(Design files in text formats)
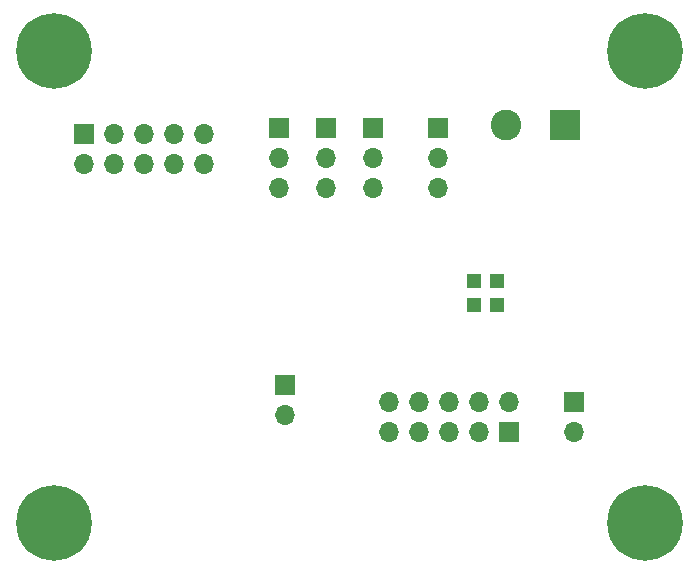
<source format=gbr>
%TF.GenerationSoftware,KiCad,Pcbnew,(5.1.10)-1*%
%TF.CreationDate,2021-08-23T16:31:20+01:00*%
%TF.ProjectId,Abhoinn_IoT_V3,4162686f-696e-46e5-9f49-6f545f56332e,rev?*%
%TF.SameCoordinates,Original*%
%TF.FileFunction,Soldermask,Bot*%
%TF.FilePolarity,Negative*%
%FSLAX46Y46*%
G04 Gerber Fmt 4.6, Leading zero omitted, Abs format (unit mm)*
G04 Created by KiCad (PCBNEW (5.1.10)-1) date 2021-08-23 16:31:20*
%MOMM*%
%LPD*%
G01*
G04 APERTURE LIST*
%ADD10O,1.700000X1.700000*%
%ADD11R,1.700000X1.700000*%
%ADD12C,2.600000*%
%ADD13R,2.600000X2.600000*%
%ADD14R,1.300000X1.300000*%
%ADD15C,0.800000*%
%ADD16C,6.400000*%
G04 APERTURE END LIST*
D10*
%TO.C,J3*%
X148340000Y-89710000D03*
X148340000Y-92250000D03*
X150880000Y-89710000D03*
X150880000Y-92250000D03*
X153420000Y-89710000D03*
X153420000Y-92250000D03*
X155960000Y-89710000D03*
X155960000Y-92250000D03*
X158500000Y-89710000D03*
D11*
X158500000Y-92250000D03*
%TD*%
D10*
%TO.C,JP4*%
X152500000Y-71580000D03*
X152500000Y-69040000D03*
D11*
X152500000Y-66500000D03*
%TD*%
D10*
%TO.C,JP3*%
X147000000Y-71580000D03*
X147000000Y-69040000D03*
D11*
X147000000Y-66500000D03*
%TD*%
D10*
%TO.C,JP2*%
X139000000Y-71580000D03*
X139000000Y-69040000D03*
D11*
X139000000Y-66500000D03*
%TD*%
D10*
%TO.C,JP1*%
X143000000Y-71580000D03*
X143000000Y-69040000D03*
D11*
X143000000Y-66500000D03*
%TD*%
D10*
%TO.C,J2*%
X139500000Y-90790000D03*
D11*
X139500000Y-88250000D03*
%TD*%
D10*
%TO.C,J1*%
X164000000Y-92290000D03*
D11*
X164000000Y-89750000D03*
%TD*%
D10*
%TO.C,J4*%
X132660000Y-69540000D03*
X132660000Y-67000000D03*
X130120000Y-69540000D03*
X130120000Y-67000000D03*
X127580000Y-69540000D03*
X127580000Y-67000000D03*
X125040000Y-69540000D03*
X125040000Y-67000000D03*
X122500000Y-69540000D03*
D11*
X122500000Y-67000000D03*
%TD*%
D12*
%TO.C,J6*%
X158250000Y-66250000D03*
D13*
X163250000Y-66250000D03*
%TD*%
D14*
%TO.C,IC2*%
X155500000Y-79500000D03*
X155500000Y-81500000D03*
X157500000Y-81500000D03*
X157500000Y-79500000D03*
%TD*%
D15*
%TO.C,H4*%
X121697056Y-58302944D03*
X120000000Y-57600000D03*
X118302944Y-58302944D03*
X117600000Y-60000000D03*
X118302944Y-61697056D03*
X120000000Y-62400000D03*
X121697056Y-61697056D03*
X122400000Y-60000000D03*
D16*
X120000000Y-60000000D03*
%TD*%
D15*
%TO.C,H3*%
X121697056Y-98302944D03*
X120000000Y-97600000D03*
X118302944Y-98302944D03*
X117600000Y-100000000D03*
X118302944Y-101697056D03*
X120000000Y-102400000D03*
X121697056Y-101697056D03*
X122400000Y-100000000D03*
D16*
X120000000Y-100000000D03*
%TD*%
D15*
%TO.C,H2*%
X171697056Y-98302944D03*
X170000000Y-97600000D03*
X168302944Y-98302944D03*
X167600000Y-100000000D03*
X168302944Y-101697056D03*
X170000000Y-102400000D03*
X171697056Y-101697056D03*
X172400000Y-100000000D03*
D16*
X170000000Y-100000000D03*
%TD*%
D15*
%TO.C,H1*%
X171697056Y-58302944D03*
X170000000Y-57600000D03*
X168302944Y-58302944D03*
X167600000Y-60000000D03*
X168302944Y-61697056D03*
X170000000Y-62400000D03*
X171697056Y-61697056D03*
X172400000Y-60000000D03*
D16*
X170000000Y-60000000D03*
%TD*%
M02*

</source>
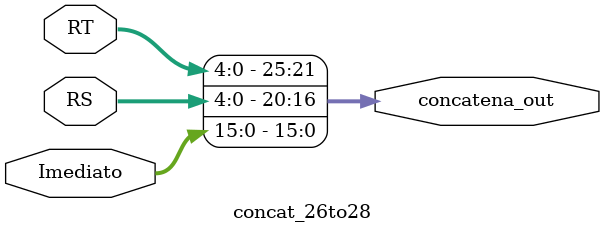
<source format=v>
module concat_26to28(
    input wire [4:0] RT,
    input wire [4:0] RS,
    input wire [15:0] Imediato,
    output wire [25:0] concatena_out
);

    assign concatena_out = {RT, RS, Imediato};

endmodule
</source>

▶ _What this task involves_
Among the records above, extract exactly the lines from the line with "X143000000Y-71580000D03*" to the line with "X120000000Y-62400000D03*", both lines included, and leave out the rest.

▶ _Response_
X143000000Y-71580000D03*
X143000000Y-69040000D03*
D11*
X143000000Y-66500000D03*
%TD*%
D10*
%TO.C,J2*%
X139500000Y-90790000D03*
D11*
X139500000Y-88250000D03*
%TD*%
D10*
%TO.C,J1*%
X164000000Y-92290000D03*
D11*
X164000000Y-89750000D03*
%TD*%
D10*
%TO.C,J4*%
X132660000Y-69540000D03*
X132660000Y-67000000D03*
X130120000Y-69540000D03*
X130120000Y-67000000D03*
X127580000Y-69540000D03*
X127580000Y-67000000D03*
X125040000Y-69540000D03*
X125040000Y-67000000D03*
X122500000Y-69540000D03*
D11*
X122500000Y-67000000D03*
%TD*%
D12*
%TO.C,J6*%
X158250000Y-66250000D03*
D13*
X163250000Y-66250000D03*
%TD*%
D14*
%TO.C,IC2*%
X155500000Y-79500000D03*
X155500000Y-81500000D03*
X157500000Y-81500000D03*
X157500000Y-79500000D03*
%TD*%
D15*
%TO.C,H4*%
X121697056Y-58302944D03*
X120000000Y-57600000D03*
X118302944Y-58302944D03*
X117600000Y-60000000D03*
X118302944Y-61697056D03*
X120000000Y-62400000D03*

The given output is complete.